Hunger und Obdachlosigkeit breiten sich millionenfach aus im reichsten Land der Welt. Die Teuerungsrate bei lebensnotwendigen Dingen liegt bei über 8 Prozent. Und aus Obamas groß angekündigter Gesundheitsreform für alle wurde eine Schmalspur-Reform mit nur kleinen Verbesserungen.

Wegen der breiten Empörung der US-Bevölkerung hatte Obama in seinem Wahlkampf 2008 versprochen, das berüchtigte Gefangenenlager Guantánamo zu schließen. Stattdessen unterschrieb er den "National Defense Authorization Act" (NDAA), durch den der US-Regierung erlaubt wird, weltweit Gefangenenlager zu errichten und mutmaßliche "Terroristen" zu verhaften.

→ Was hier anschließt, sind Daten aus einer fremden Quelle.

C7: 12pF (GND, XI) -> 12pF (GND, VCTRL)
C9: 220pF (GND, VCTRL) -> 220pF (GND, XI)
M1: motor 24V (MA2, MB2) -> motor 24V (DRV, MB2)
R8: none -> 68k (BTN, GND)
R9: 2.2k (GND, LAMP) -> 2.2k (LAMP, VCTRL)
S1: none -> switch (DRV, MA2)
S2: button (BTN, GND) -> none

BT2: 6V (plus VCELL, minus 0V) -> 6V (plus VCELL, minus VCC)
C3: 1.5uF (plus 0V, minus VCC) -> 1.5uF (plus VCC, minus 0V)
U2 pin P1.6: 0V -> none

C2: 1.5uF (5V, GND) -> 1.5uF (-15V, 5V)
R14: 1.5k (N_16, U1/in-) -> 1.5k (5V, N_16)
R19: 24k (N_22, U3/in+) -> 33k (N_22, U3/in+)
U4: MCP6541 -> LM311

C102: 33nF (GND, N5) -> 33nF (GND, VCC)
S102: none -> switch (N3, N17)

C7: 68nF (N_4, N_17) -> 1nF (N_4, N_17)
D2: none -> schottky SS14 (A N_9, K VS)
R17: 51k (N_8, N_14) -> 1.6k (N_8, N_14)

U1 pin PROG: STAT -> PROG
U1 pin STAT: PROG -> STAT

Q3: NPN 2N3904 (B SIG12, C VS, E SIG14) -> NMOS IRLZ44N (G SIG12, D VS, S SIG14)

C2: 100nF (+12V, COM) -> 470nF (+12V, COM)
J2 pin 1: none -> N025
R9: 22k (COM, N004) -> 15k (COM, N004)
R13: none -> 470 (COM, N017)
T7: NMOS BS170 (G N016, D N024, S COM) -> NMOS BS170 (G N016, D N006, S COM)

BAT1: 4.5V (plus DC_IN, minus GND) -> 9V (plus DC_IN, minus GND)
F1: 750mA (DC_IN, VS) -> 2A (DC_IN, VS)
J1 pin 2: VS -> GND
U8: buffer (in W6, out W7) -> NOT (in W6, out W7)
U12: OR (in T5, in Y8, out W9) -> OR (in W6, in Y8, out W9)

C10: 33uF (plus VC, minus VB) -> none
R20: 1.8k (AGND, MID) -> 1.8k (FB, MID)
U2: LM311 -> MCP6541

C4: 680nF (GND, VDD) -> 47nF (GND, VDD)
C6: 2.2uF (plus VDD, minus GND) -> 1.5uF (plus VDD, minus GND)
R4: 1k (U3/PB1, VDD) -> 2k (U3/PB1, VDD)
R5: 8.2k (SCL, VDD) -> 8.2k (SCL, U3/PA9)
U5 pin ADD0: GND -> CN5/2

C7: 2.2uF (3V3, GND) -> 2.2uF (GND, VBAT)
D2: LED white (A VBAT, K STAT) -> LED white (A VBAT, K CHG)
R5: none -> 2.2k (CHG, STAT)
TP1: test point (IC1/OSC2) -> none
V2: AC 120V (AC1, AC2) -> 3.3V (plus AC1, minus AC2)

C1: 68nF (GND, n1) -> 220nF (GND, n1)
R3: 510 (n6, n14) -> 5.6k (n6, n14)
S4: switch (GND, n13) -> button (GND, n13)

Obama zog die US-Truppen aus dem Irak ab - allerdings stehen dort nach wie vor Tausende Söldner in US-Diensten.

Obwohl 80 Prozent der amerikanischen Bevölkerung den Krieg in Afghanistan beenden wollten, schickte Obama 30.000 US-Soldaten mehr als sein Vorgänger Bush dort hin und investierte dafür zusätzliche 83,4 Milliarden Dollar. Auch den Einsatz von tödlichen Drohnen gegen vermeintliche Terroristen weitete er erheblich aus. Aktuell droht er Syrien und Iran mit Militäreinsätzen. Trotz der Ölkatastrophe im Golf von Mexiko kippte Obama ein seit 20 Jahren bestehendes Verbot für Ölbohrungen vor der US-Ostküste und ermöglichte es, noch stärker die landwirtschaftliche Fläche für die Herstellung von Bio-Sprit zu missbrauchen.

Obamas Gegenspieler Romney und Co. fordern drastische Steuersenkungen für das Monopolkapital, so z.B. die vollständig Abschaffung der Erbschaftssteuer und der Kapitalertragssteuer. Diese ultrareaktionären Scharfmacher wollen auch in der Verfassung ein striktes Abtreibungsverbot festschreiben, das auch bei Vergewaltigungen oder Inzest gelten soll. Dazu erklärte der republikanische Abgeordnete und Senatskandidat Todd Akin aus Missouri, dass bei "wirklichen" Vergewaltigungen Schwangerschaften fast ausgeschlossen seien, weil der weibliche Körper über Wege verfüge, "die ganze Sache außer Betrieb zu nehmen". Zwar distanzierte sich Romney von diesem Unsinn, aber nicht von dem Gesetzesvorhaben. Romneys Programm ist "so knallhart konservativ wie seit Jahren nicht", schreibt die Nachrichtenagentur "Reuters".